+++ Text shown
We used a 16-element stimulus with random weights, masked with random noise. Each simulation had the same number of trials (800) as the original experiment. We tested how accuracy is affected by the amount of internal noise (internal-to-external noise ratio γ 1 or 2; close to γ estimated from the double-pass data) and the number of orientation stimulus strength (orientation differences) levels (one or five), even when this was always fixed to five in the experiment. In the simulation, we used the same GLM model and estimation procedure as in the experiment. Estimation error was quantified by comparing the Pearson cross-correlation between the estimated and true templates. 
Empirical data
We used both the GLM and the weighted sums method to analyze the empirical data in the experiment. With the weighted sums method, classification images are formed by subclassification images of noise fields averages of each response × target stimulus combination. We used the optimal weighting that maximizes the expected SNR, taking into account both rating scale response distribution and target detectability at each orientation target level (Murray et al., 2002). For those observers who did not consistently use all eight rating possibilities, neighboring responses were pooled together to reduce effective response ratings. This step was used for the data for both methods.
++++++
* Explore the material:
1) From the methods passage, repeat verbatim the part that opens with the words containing "We used a 16-element" and closes with "and true templates.".
2) According to the methods passage, how many trials did each simulation have?
+++ Material shown
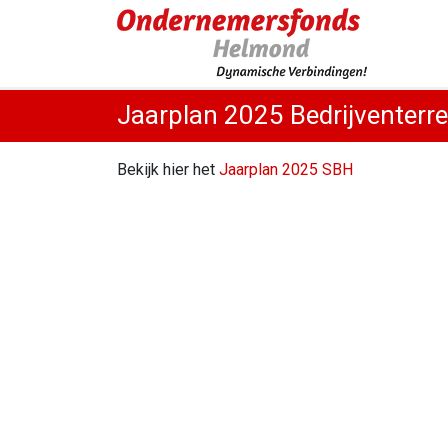
Jaarplan 2025 Bedrijventerr
Bekijk hier het
Jaarplan 2025 SBH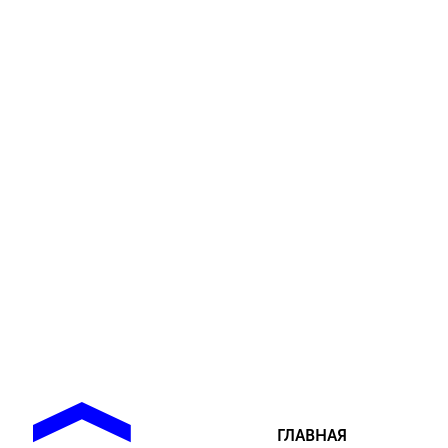
ГЛАВНАЯ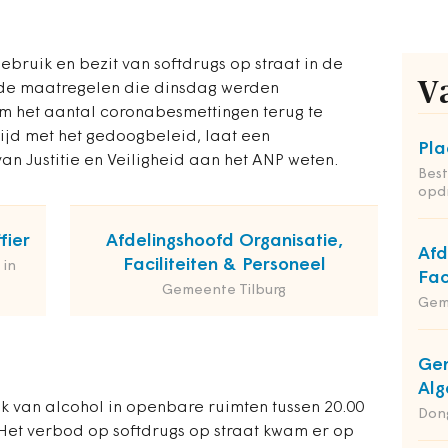
ebruik en bezit van softdrugs op straat in de
V
 de maatregelen die dinsdag werden
m het aantal coronabesmettingen terug te
trijd met het gedoogbeleid, laat een
Pla
an Justitie en Veiligheid aan het ANP weten.
Bes
opdr
fier
Afdelingshoofd Organisatie,
Afd
Faciliteiten & Personeel
 in
Fac
Gemeente Tilburg
Gem
Gem
Alg
k van alcohol in openbare ruimten tussen 20.00
Dong
. Het verbod op softdrugs op straat kwam er op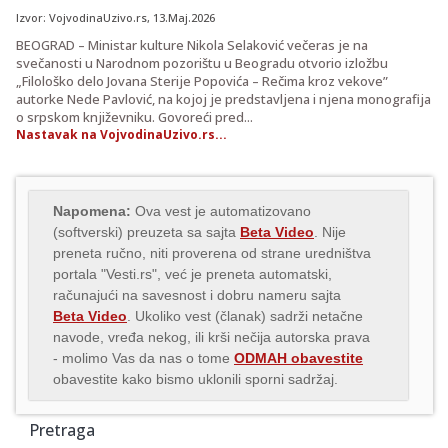
Izvor:
VojvodinaUzivo.rs
, 13.Maj.2026
BEOGRAD – Ministar kulture Nikola Selaković večeras je na
svečanosti u Narodnom pozorištu u Beogradu otvorio izložbu
„Filološko delo Jovana Sterije Popovića – Rečima kroz vekove”
autorke Nede Pavlović, na kojoj je predstavljena i njena monografija
o srpskom književniku. Govoreći pred...
Nastavak na VojvodinaUzivo.rs...
Napomena:
Ova vest je automatizovano
(softverski) preuzeta sa sajta
Beta Video
. Nije
preneta ručno, niti proverena od strane uredništva
portala "Vesti.rs", već je preneta automatski,
računajući na savesnost i dobru nameru sajta
Beta Video
. Ukoliko vest (članak) sadrži netačne
navode, vređa nekog, ili krši nečija autorska prava
- molimo Vas da nas o tome
ODMAH obavestite
obavestite kako bismo uklonili sporni sadržaj.
Pretraga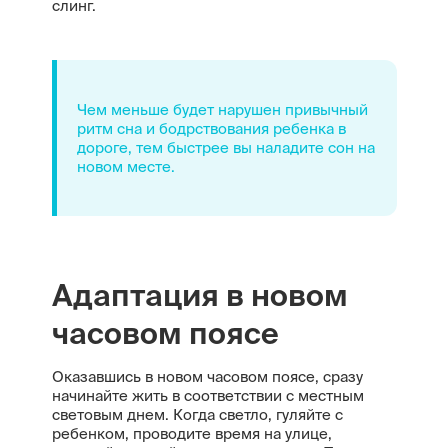
слинг.
Чем меньше будет нарушен привычный
ритм сна и бодрствования ребенка в
дороге, тем быстрее вы наладите сон на
новом месте.
Адаптация в новом
часовом поясе
Оказавшись в новом часовом поясе, сразу
начинайте жить в соответствии с местным
световым днем. Когда светло, гуляйте с
ребенком, проводите время на улице,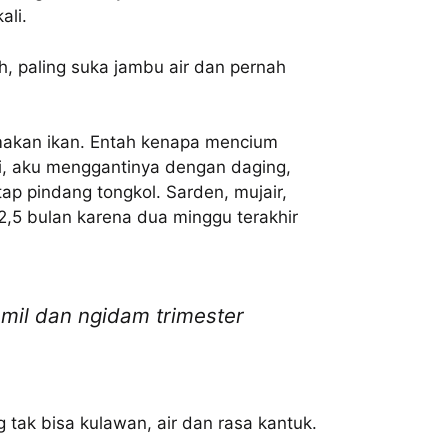
ali.
, paling suka jambu air dan pernah
makan ikan. Entah kenapa mencium
zi, aku menggantinya dengan daging,
ap pindang tongkol. Sarden, mujair,
,5 bulan karena dua minggu terakhir
mil dan ngidam trimester
tak bisa kulawan, air dan rasa kantuk.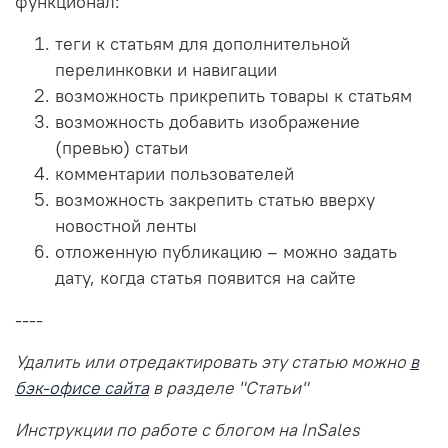
функционал:
теги к статьям для дополнительной
перелинковки и навигации
возможность прикрепить товары к статьям
возможность добавить изображение
(превью) статьи
комментарии пользователей
возможность закрепить статью вверху
новостной ленты
отложенную публикацию – можно задать
дату, когда статья появится на сайте
----
Удалить или отредактировать эту статью можно
в
бэк-офисе сайта
в разделе "Статьи"
Инструкции по работе с блогом на InSales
++++++
* Solutions in order:
1)
We used a 16-element stimulus with random weights, masked with random noise. Each simulation had the same number of trials (800) as the original experiment. We tested how accuracy is affected by the amount of internal noise (internal-to-external noise ratio γ 1 or 2; close to γ estimated from the double-pass data) and the number of orientation stimulus strength (orientation differences) levels (one or five), even when this was always fixed to five in the experiment. In the simulation, we used the same GLM model and estimation procedure as in the experiment. Estimation error was quantified by comparing the Pearson cross-correlation between the estimated and true templates.

2) Each simulation had 800 trials, the same number as the original experiment.